──────── Selected excerpt ────────
Since money is just a bookkeeping affair, Riegel proposed a clearinghouse-type operation wherein all the transactions by the participants in his new monetary system would be recorded. The record-keeping could easily be done over telephone lines such as credit card purchases are done today. All the technology to accomplish Riegel’s vision of the Valun Exchange is on the shelf today.

Riegel is calling for the creation of a brand new monetary unit which he named the Valun, which he derived from contracting Value-Unit and pronounced val-loon. Initially he called his new monetary unit a barter-unit [a bar-toon perhaps?] which works slightly better for me given his definition that the purpose of money is to split barter into two transactions. I would like to call the new unit a Riegel in honor of his being the first person in history to so forcefully shed the mind-set of “gold-is-money.

[Well and good Dennis and so might we all wish to call it a Riegel. But the fact is that right now, we simply can not, because one man, Laurence Gilbert, has apparently secured copyright over the use of Riegel's name for his own money! This is disgraceful as well as treacherous and dishonourable and Gilbert should be considered a traitor to honest monetary reform since he has been willing to place for sale, in a dollar denominated market which is registered trademarks and copyrights administered by the government, the ideas of a man who belongs to the ages. Perhaps Gilbert's rash and tactically irresponsible move will not prevail and a future respected conference of real monetary reformers will overrule his rude claim to any and all copyrights and proclaim the Riegel as the official internationally accepted name for the new money. Only time will tell.]

No one else I have come across ever made that leap with such semantic force. A suitable symbol for me would be a B with a vertical line through it— a B(arter) and a U(nit) contracted as was the U(nited) and the S(tates) that became the dollar sign, initially with two vertical lines and then just one— and pronounced Riegel.
──────── Provided information ────────
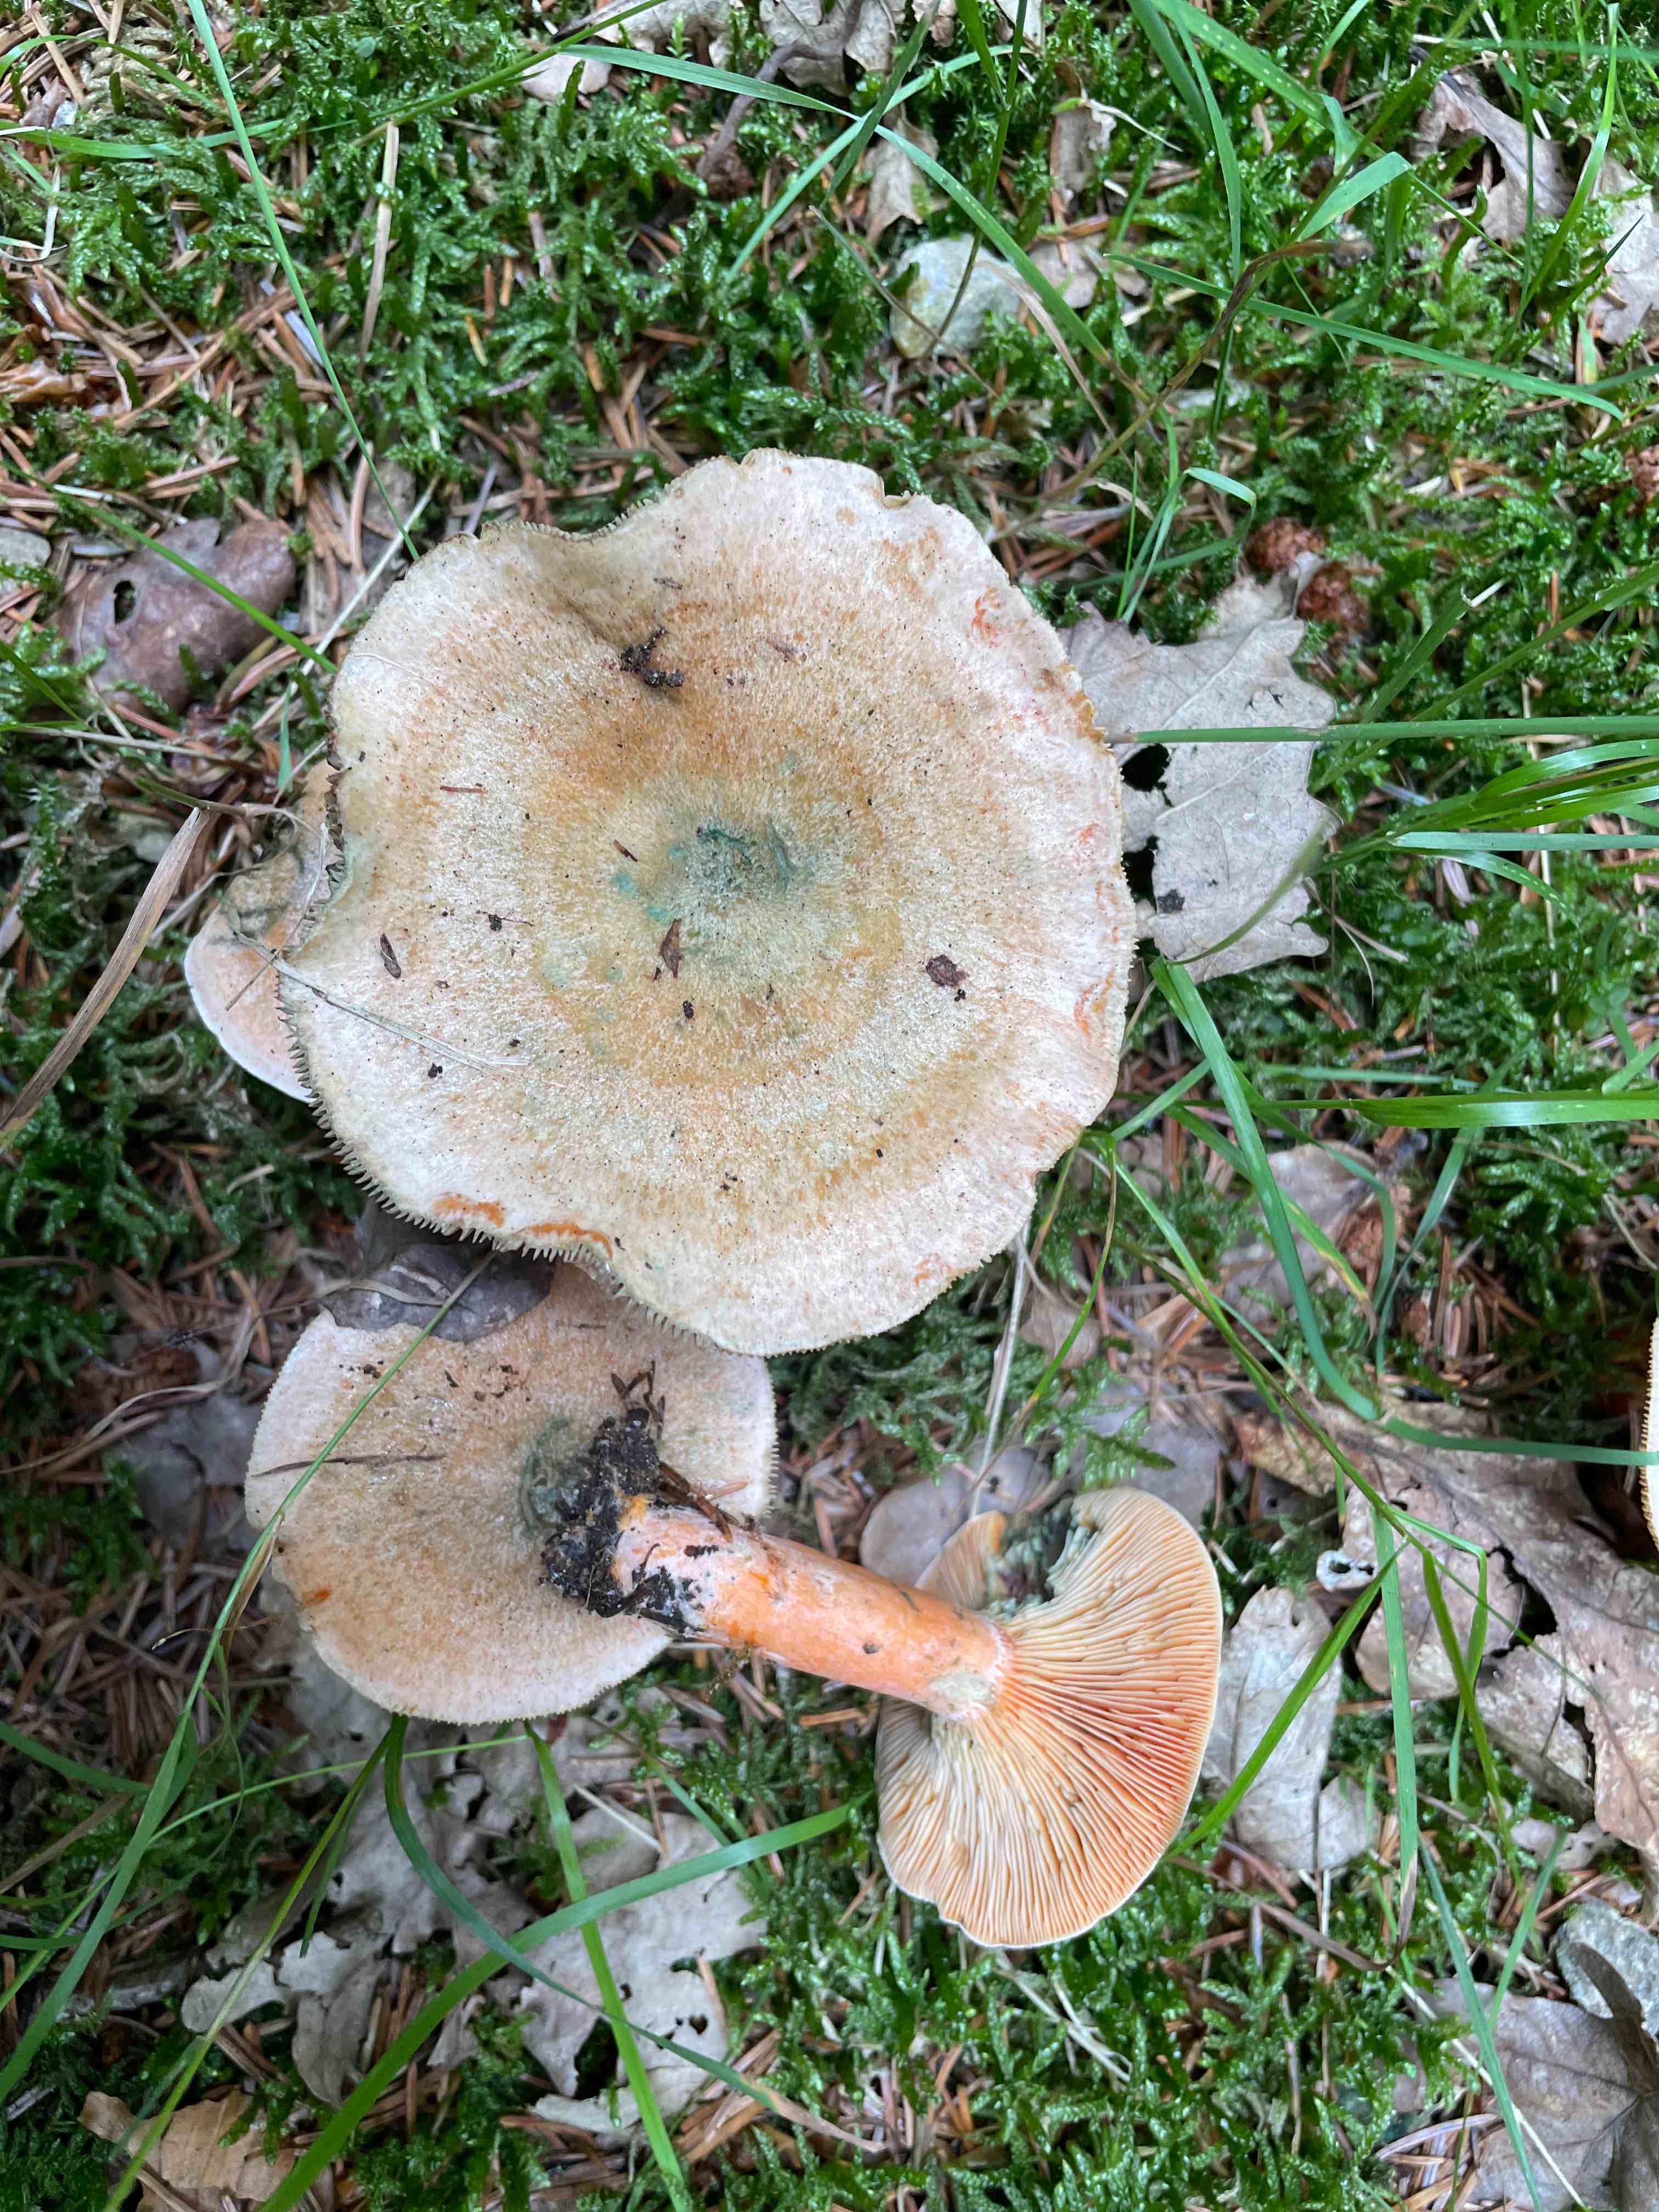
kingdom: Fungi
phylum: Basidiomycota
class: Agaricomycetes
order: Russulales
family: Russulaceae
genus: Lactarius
────────
──────── Provided information ────────
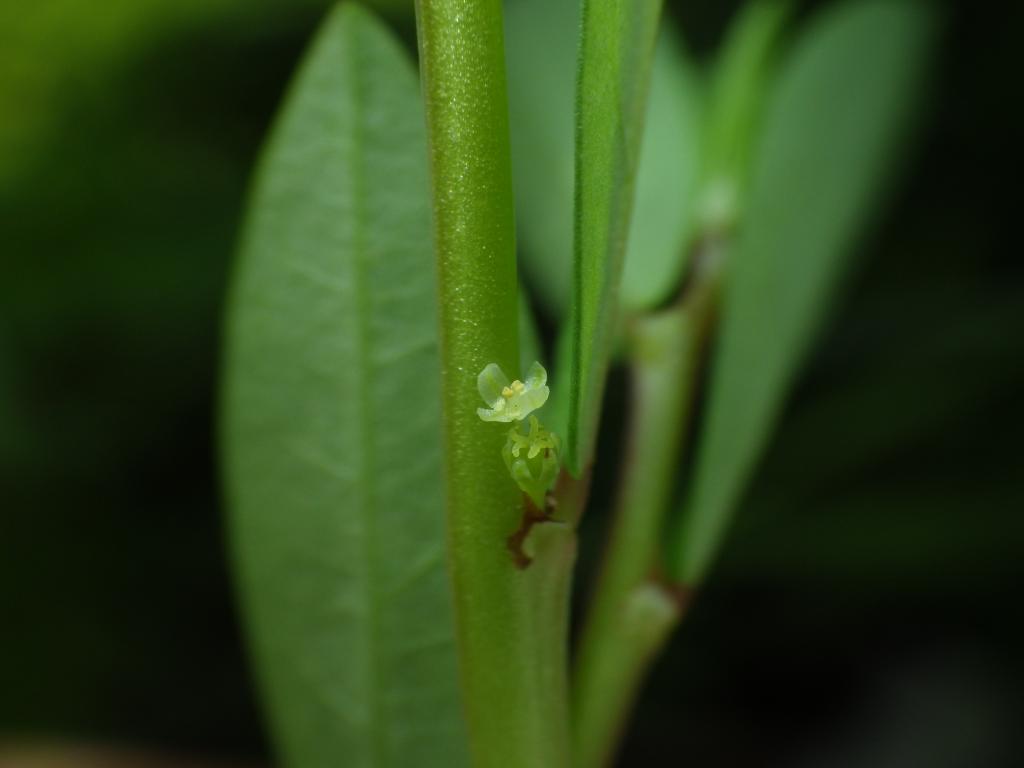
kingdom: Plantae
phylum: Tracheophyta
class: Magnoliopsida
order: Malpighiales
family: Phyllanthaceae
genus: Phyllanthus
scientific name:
────────
— Request —
Copy from the passage on Riegel's monetary unit the part that opens with the words containing "No one else" and closes with "and pronounced Riegel.". The material has no connection to the passage on Riegel's proposed monetary unit.

— Answer to this problem —
No one else I have come across ever made that leap with such semantic force. A suitable symbol for me would be a B with a vertical line through it— a B(arter) and a U(nit) contracted as was the U(nited) and the S(tates) that became the dollar sign, initially with two vertical lines and then just one— and pronounced Riegel.